Goal-Oriented Quantization: Analysis, Design, and Application to Resource Allocation

TL;DR

This paper develops a goal-oriented quantization framework for resource allocation and other applications, optimizing quantizer design to minimize performance loss due to parameter quantization.

Contribution

It introduces a high-resolution analysis-based method for designing quantizers tailored to specific goal functions, with practical algorithms and insights into quantization difficulty.

Findings

Quantizer design reduces performance gap in resource allocation tasks.

High-resolution analysis guides effective quantizer construction.

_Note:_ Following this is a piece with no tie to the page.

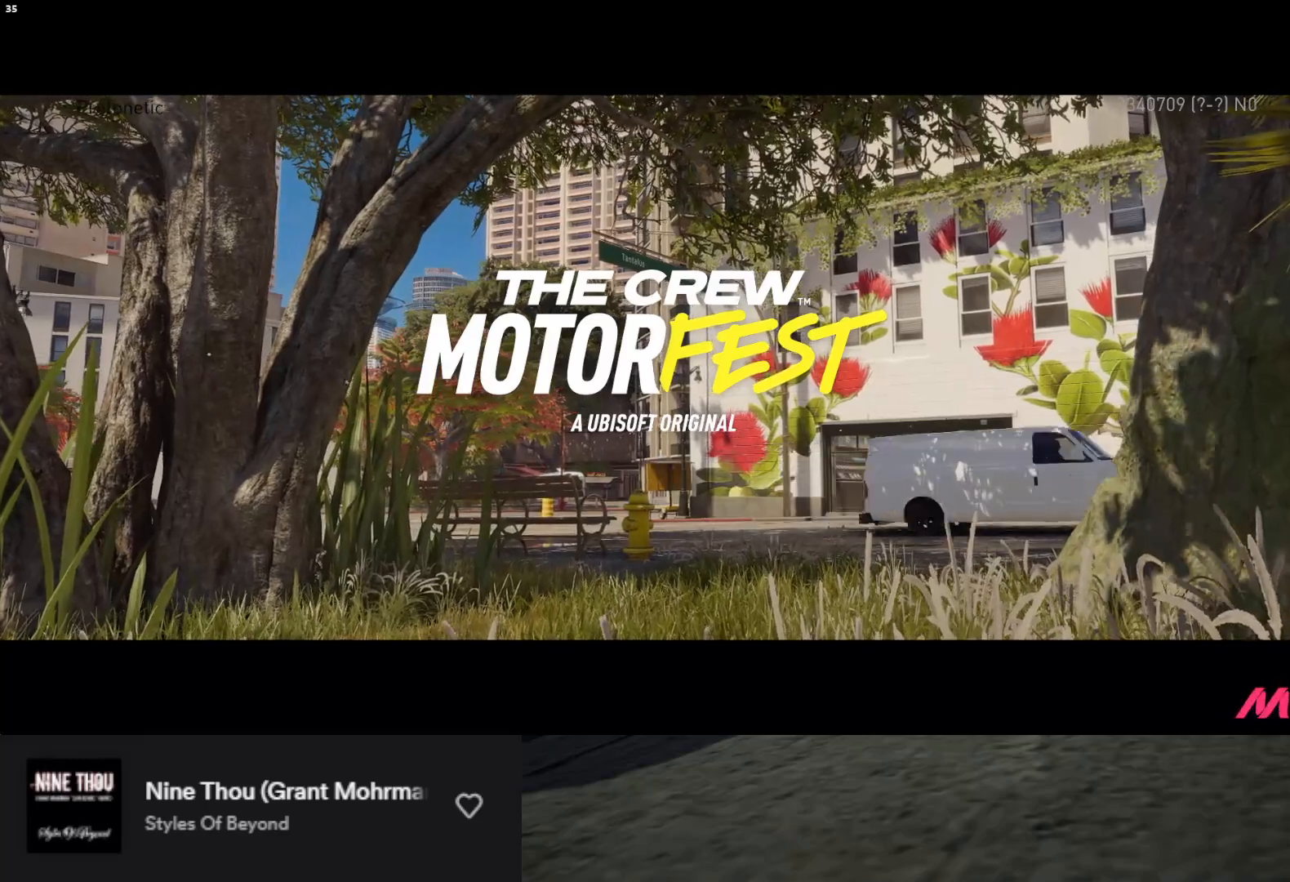
{"buttons": ["R2"], "left_stick": "center", "right_stick": "center", "events": [[17, "L2", "up"], [67, "R2", "up"], [100, "L2", "down"], [100, "R2", "down"], [167, "L2", "up"], [217, "R2", "up"], [233, "L2", "down"], [267, "R2", "down"], [333, "L2", "up"], [367, "R2", "up"], [383, "L2", "down"], [417, "R2", "down"], [483, "L2", "up"]]}
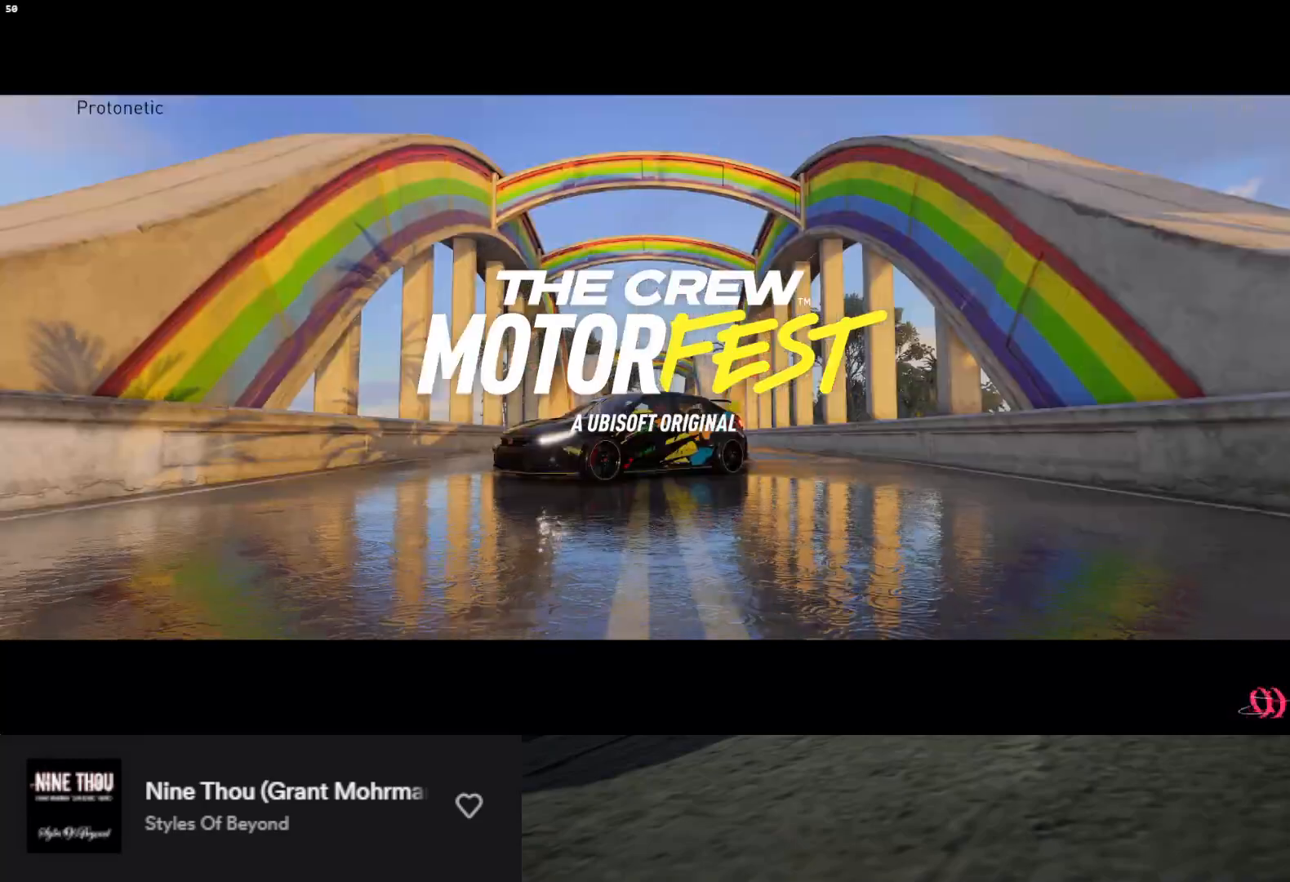
{"buttons": ["L2"], "left_stick": "center", "right_stick": "center", "events": [[50, "R2", "up"], [83, "L2", "down"], [117, "R2", "down"], [217, "L2", "up"], [233, "R2", "up"], [433, "L2", "down"]]}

Significant improvements shown in numerical experiments.

Abstract

In this paper, the situation in which a receiver has to execute a task from a quantized version of the information source of interest is considered. The task is modeled by the minimization problem of a general goal function $f(x;g)$ for which the decision $x$ has to be taken from a quantized version of the parameters $g$. This problem is relevant in many applications e.g., for radio resource allocation (RA), high spectral efficiency communications, controlled systems, or data clustering in the smart grid. By resorting to high resolution (HR) analysis, it is shown how to design a quantizer that minimizes the gap between the minimum of $f$ (which would be reached by knowing $g$ perfectly) and what is effectively reached with a quantized $g$. The conducted formal analysis both provides quantization strategies in the HR regime and insights for the general regime and allows a practical algorithm to be designed. The analysis also allows one to provide some elements to the new and fundamental problem of the relationship between the goal function regularity properties and the hardness to quantize its parameters. The derived results are discussed and supported by a rich numerical performance analysis in which known RA goal functions are studied and allows one to exhibit very significant improvements by tailoring the quantization operation to the final task.